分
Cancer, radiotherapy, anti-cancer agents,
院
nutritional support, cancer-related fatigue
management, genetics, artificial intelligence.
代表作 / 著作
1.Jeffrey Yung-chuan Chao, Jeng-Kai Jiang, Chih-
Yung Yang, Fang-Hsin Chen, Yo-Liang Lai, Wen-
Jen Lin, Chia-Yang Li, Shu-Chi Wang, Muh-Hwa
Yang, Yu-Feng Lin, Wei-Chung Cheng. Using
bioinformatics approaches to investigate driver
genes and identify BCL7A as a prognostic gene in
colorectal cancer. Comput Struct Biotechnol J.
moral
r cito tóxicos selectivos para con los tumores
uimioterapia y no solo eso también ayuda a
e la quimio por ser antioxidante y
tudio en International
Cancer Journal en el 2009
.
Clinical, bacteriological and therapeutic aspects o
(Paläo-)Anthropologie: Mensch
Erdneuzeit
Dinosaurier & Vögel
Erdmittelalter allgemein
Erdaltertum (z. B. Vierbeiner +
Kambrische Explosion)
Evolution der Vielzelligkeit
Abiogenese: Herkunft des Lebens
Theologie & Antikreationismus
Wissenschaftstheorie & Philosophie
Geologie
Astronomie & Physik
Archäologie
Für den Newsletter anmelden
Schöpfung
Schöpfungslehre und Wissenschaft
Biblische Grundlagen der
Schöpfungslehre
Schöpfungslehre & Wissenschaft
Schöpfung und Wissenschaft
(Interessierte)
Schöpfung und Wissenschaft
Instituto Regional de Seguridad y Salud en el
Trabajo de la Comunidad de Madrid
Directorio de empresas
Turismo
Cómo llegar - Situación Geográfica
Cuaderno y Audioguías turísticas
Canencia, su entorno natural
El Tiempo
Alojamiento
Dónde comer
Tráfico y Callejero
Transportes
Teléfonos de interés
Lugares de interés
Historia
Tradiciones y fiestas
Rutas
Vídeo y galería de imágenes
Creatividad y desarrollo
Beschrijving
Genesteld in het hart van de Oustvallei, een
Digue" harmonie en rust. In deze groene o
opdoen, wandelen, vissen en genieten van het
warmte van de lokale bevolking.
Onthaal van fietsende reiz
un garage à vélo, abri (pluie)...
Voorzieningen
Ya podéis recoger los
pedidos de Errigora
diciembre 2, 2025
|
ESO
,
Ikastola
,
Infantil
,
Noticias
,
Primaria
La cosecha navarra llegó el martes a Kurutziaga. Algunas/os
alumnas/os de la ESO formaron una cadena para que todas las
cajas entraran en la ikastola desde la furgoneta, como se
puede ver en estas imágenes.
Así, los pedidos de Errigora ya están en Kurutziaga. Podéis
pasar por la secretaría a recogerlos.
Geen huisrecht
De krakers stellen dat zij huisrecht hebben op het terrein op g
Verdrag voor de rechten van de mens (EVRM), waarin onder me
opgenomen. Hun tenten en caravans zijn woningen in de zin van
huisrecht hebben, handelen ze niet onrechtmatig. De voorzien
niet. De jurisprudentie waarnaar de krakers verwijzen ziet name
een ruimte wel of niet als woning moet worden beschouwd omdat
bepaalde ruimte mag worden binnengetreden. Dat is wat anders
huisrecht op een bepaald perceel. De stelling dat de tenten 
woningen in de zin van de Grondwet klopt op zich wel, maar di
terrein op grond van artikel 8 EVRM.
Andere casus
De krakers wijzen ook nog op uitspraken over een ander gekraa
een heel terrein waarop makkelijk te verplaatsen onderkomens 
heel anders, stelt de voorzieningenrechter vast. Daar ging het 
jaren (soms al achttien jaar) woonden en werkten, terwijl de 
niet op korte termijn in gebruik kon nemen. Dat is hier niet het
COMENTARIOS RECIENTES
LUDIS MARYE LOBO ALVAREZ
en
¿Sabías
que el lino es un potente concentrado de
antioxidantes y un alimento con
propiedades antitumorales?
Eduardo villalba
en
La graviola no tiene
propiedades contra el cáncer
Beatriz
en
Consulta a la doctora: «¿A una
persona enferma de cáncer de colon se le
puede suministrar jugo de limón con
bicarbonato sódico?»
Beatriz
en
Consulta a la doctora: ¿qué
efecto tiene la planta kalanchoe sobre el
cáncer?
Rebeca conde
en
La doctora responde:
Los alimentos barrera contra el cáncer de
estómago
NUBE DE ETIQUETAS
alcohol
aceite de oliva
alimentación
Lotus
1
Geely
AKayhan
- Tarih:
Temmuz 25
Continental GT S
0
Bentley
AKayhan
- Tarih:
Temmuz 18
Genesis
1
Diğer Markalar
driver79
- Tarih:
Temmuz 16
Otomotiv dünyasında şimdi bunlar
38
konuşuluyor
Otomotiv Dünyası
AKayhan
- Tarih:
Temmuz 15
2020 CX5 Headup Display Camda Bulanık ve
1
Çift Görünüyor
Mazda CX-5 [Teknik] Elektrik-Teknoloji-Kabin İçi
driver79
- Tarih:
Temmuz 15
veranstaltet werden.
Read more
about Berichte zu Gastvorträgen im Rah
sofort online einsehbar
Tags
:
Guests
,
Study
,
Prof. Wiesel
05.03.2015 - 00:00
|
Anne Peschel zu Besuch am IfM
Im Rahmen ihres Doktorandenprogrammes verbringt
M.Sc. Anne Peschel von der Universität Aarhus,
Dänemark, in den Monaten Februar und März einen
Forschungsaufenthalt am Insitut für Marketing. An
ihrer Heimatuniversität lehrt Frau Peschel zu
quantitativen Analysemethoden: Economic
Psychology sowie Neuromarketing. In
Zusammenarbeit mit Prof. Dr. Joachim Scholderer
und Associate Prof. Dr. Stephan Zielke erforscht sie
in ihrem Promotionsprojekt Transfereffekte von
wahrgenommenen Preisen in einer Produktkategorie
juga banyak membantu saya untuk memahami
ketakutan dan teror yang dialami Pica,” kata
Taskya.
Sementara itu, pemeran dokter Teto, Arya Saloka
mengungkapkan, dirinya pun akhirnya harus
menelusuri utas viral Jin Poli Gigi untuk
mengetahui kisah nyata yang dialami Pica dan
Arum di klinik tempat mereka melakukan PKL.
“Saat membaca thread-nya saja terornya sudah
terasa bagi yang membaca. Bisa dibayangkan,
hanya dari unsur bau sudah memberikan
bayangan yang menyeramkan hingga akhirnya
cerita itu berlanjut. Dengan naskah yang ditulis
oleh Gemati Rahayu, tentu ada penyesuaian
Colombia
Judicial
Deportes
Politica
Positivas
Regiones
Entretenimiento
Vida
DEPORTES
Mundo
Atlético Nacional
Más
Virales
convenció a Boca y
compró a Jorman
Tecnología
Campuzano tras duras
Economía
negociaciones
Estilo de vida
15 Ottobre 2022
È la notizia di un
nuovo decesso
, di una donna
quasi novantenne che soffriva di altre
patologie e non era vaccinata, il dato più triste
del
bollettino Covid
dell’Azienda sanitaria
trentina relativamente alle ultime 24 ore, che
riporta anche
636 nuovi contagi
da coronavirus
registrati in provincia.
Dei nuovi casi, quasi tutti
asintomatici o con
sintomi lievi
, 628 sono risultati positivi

ABOUT THIS EXERCISE: Copy out the data above word for word, starting at its first line and ending with the line that contains "Schöpfungslehre & Wissenschaft".

SOLUTION:
分
Cancer, radiotherapy, anti-cancer agents,
院
nutritional support, cancer-related fatigue
management, genetics, artificial intelligence.
代表作 / 著作
1.Jeffrey Yung-chuan Chao, Jeng-Kai Jiang, Chih-
Yung Yang, Fang-Hsin Chen, Yo-Liang Lai, Wen-
Jen Lin, Chia-Yang Li, Shu-Chi Wang, Muh-Hwa
Yang, Yu-Feng Lin, Wei-Chung Cheng. Using
bioinformatics approaches to investigate driver
genes and identify BCL7A as a prognostic gene in
colorectal cancer. Comput Struct Biotechnol J.
moral
r cito tóxicos selectivos para con los tumores
uimioterapia y no solo eso también ayuda a
e la quimio por ser antioxidante y
tudio en International
Cancer Journal en el 2009
.
Clinical, bacteriological and therapeutic aspects o
(Paläo-)Anthropologie: Mensch
Erdneuzeit
Dinosaurier & Vögel
Erdmittelalter allgemein
Erdaltertum (z. B. Vierbeiner +
Kambrische Explosion)
Evolution der Vielzelligkeit
Abiogenese: Herkunft des Lebens
Theologie & Antikreationismus
Wissenschaftstheorie & Philosophie
Geologie
Astronomie & Physik
Archäologie
Für den Newsletter anmelden
Schöpfung
Schöpfungslehre und Wissenschaft
Biblische Grundlagen der
Schöpfungslehre
Schöpfungslehre & Wissenschaft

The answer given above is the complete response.